Google CEO Sundar Pichai, who is one of the the world’s richest companiesmost likely doesn’t want to talk about money with its employees while the Big Tech giant is in the middle of cut costs and delay hiring. But since employees asked for it, he wants them to do one thing: stop equating “fun” with “money.”
Pichai .’s commentsmade at a company-wide meeting earlier this week, came in a new report from CNBCwho has obtained an audio recording of the meeting. At the meeting, which Pichai held in New York with a live audience of Googlersemployees asked the CEO why the company “embezzled” them by limiting travel and cutting budgets and perks for entertainment, especially at one point when the company had “record profits and huge cash reserves”.
In response, the Google chief said the company was just “being a little more responsible” amid one of the toughest macroeconomic situations of the past decade.
At another point in the meeting, Pichai spoke of: how cost savings affected job satisfaction. He referred to the days when Google was “small and sloppy” in its attempt to justify changes in the company’s culture and benefits.
“I remember Google was still small and cluttered,” Pichai said at the meeting, as reported by CNBC. “Fun wasn’t always — we shouldn’t always equate fun with money. I think you can walk into a hard-working startup and people have fun and it shouldn’t always equate to money.”
The question about company perks is not without basis. For years, Big Tech employees at Google and elsewhere have benefited from mind-boggling perks, at least to us peasants. These include onsite massage therapists, cooking classes, at-home fitness, and art programs, according to the “Benefits” page on Google Career.
It’s not clear if any of these perks will go away, though some swag is going bye. Google officials who spoke at the all-inclusive meeting did tell employees to expect smaller and more casual holiday and New Year’s celebrations, specifically instructing them to “try not to go over the top.”

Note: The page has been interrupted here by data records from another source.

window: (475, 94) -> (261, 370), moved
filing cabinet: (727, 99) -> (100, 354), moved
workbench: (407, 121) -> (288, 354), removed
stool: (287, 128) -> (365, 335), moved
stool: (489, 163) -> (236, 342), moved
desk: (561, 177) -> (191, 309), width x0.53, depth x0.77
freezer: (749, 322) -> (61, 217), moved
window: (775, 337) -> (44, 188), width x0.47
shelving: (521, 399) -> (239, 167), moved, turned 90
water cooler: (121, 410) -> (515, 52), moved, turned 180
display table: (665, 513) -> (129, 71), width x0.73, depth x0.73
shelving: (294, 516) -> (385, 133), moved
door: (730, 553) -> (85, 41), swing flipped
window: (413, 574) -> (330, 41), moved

Regarding the travel restrictions, some Google employees pointed out that telling employees was contradictory they had to follow the company’s return policy, but also emphasized that there was no need to travel or interact in person. In April, Google announced that employees should at least be in its physical offices three days a week.
Pichai said he understood that the new travel policy was not ideal. He explained that if seeing each other in person would help employees work better, sometimes they could.

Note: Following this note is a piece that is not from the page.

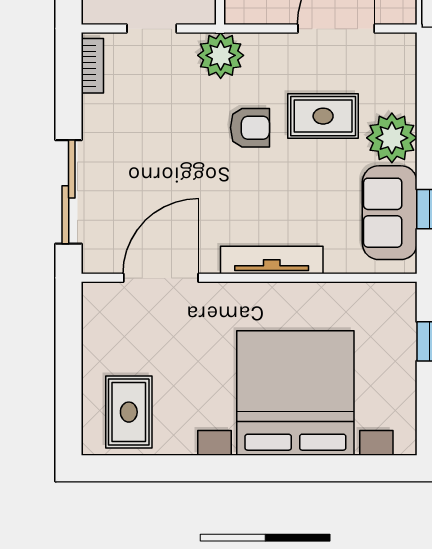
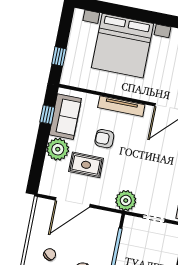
armchair: (250, 128) -> (104, 139), moved

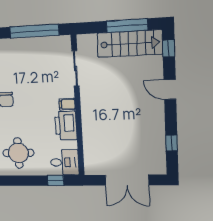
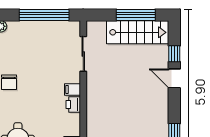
window: (169, 48) -> (174, 54), moved
printer: (66, 126) -> (73, 104), width x0.53, depth x0.68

“If you haven’t seen your team in a while and it will help you get together in person, I think you can,” said the Google chief. “I think that’s why we don’t say no to travel, we give discretion to teams.”
Specifically, Google officials said the company had no plans to make any changes when it came to staff increases, stocks and bonuses, pointing out that they would continue to pay employees at the top end of the market so we can be competitive. ”

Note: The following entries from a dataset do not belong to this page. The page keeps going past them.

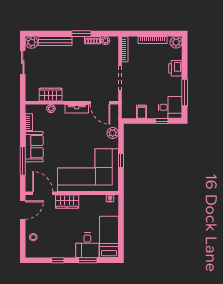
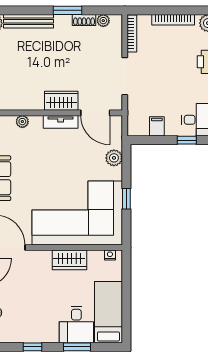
wardrobe: (51, 95) -> (61, 101), moved
wardrobe: (67, 202) -> (69, 260), moved

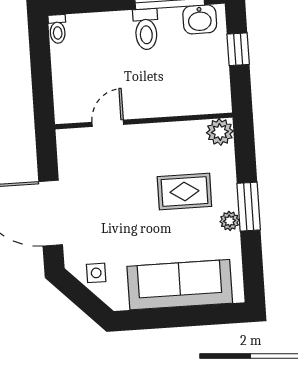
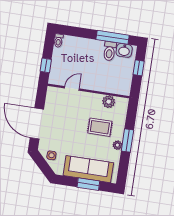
toilet: (146, 29) -> (110, 51), moved
window: (42, 87) -> (46, 65), added
plant: (220, 132) -> (109, 102), moved
window: (187, 316) -> (88, 184), added

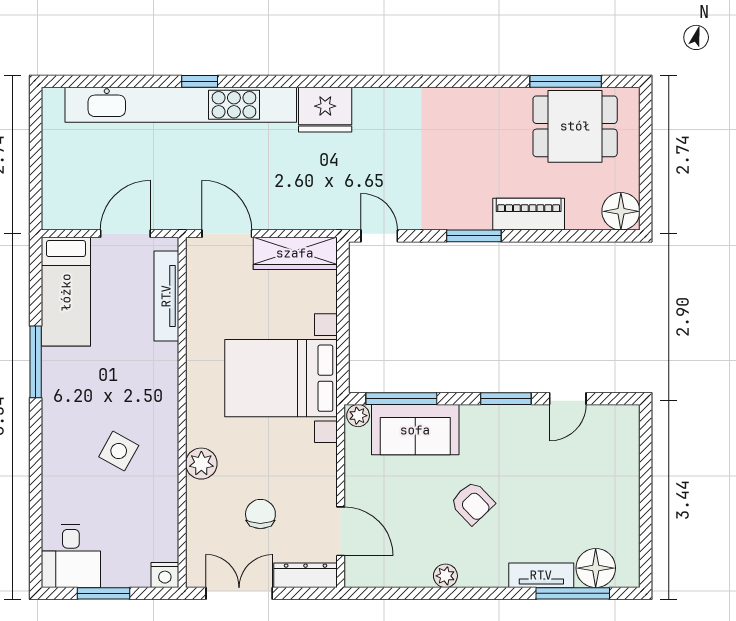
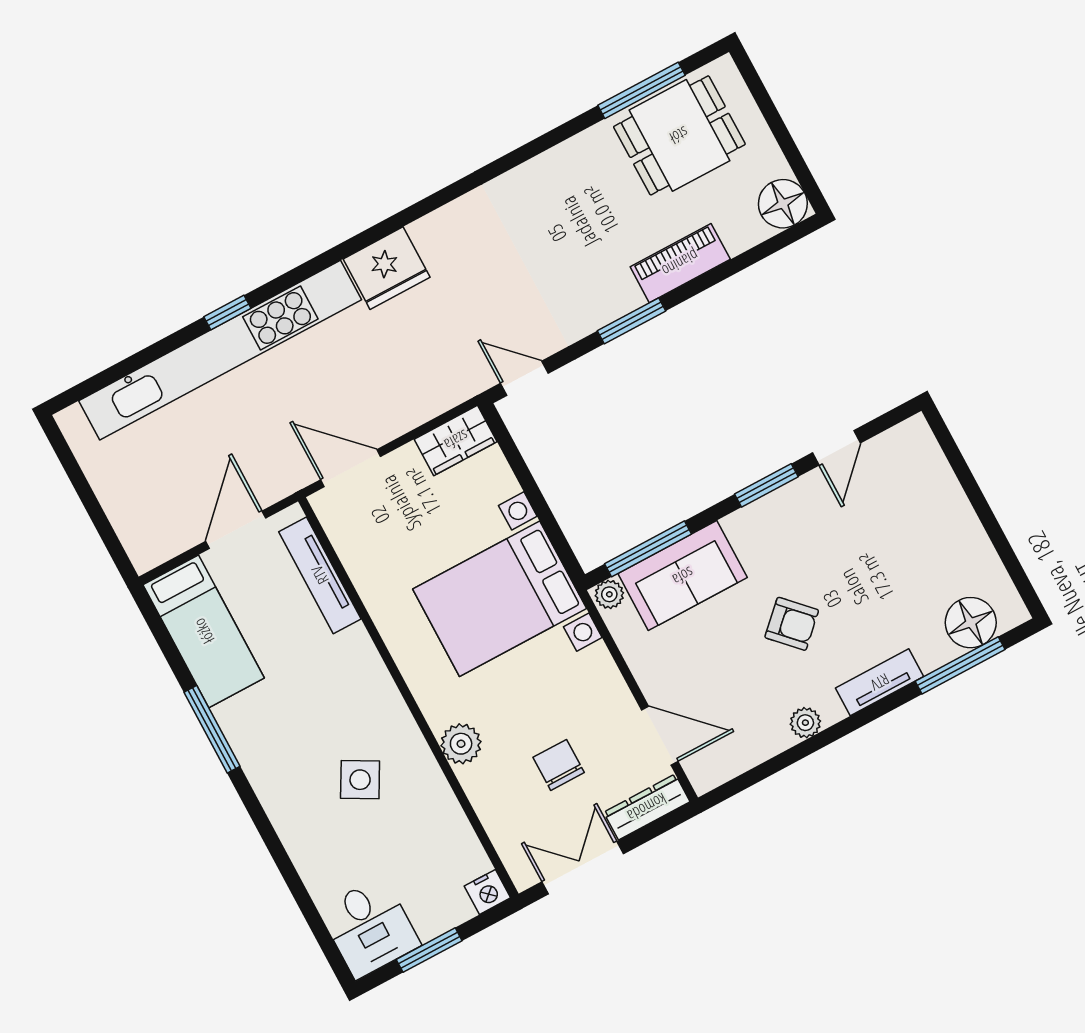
wardrobe: (295, 253) -> (456, 440), width x0.67
tv unit: (541, 575) -> (880, 682), moved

Pichai echoed the sentiment, saying the company was “committed” to take care of employees. That probably also includes the highest-earning executives, who earned a total compensation of between at least $14 million and more than $28 million, according to the parent company Alphabet’s files with the Securities and Exchange Commission. Pichai’s total compensation was $6.3 million last year.
The Google chief has not responded to: questions from employees on whether the company would lower executive pay.
Gizmodo contacted Google on Saturday for comment, but received no response at the time of publication.